Romney: 'We Could Turn Into a Greece'
EXETER, N.H. - At the Exeter Town Hall on Thursday night, Mitt Romney addressed a packed house on the subject of spending policy, providing a detailed sneak preview of an elaborate proposal he is planning to lay out on Friday in Washington, D.C.
The Republican presidential candidate says he is hoping to reduce federal spending from 25 percent to 20 percent of the GDP. To accomplish that goal, he says he’ll cut $500 billion from the current budget, cut the workforce by 10 percent, and make money-saving changes in popular benefit programs such as Medicare, Medicaid, and food stamps.
In an op-ed for USA Today, Romney said he’d also eliminate federal subsidies for Amtrak and reduce federal support for the National Endowment for the Arts, the National Endowment for the Humanities, and the Corporation for Public Broadcasting.
Some programs would be easy to cut because "I just don't like them," Romney said on Thursday, while others might be harder but worth it. He specifically referenced the $1.6 billion in federal subsidies for Amtrak. He also called for cuts in foreign aid, noting that the U.S. provides $10 million to one of its creditors, China. "It's not very much money, but just the idea just galls me," Romney said.
Arguing that fiscal responsibility is a “moral choice,” Romney offered as an evidence of his belt-tightening expertise the early days of Bain Capital, an investment firm he cofounded.
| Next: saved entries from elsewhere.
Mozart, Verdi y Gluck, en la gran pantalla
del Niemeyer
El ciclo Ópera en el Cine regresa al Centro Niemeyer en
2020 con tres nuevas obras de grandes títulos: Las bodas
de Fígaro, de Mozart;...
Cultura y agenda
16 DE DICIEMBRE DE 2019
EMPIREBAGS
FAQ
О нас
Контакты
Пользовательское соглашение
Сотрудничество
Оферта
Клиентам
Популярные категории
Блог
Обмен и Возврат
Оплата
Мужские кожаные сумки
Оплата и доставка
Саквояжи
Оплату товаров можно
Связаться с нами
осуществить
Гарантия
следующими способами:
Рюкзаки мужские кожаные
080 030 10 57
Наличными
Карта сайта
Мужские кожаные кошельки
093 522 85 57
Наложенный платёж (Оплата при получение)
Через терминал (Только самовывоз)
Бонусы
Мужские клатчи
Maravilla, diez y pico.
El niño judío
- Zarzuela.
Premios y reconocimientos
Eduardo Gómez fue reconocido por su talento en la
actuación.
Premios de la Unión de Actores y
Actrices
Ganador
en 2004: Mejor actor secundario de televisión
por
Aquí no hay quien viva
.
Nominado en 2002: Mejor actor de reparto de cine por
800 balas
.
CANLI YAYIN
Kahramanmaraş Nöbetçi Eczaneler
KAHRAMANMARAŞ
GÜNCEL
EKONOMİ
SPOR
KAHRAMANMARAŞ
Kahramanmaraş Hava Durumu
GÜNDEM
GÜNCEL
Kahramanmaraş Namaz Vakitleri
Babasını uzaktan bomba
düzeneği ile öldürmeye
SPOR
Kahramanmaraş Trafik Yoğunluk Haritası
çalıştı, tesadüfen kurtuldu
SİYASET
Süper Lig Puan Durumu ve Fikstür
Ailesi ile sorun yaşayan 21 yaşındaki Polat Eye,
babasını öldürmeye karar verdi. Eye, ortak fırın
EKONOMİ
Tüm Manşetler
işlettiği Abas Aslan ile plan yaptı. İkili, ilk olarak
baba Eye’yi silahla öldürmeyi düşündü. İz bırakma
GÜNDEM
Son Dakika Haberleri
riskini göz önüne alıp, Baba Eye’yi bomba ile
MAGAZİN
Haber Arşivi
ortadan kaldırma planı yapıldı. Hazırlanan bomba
Employees worked out of an empty warehouse in a supermarket parking lot, and Romney said he required them to pay for the pizza and Coke served at board meetings.
If the federal government doesn’t stop wasting money on projects like Solyndra, the solar company that went belly-up despite federal subsidies, Romney said, “we could turn into a Greece.”
Shortly after the event, the campaign of rival presidential candidate Jon Huntsman blasted Romney for not taking questions from the media. "Once again, Mitt Romney is unwilling to do it the New Hampshire way and take questions from voters,” Huntsman spokesman Michael Levoff said in a statement. “Governor Huntsman took dozens of questions in his most recent trip to the Granite State. If Governor Romney is scared to answer questions from the media and voters, how can we trust him to successfully take on President Obama?"
Romney did not mention his beleaguered rival Herman Cain at any point, but he did take an oblique shot at another of his GOP competitors. Alluding to Texas Gov. Rick Perry’s assertion in an interview last week that he is “less worried about whether or not we’ve got some budget holes to fill” as his tax cut plan is implemented, Romney said: “The right course for us is to be fiscally responsible. And to recognize that deficits do matter; they matter a lot.”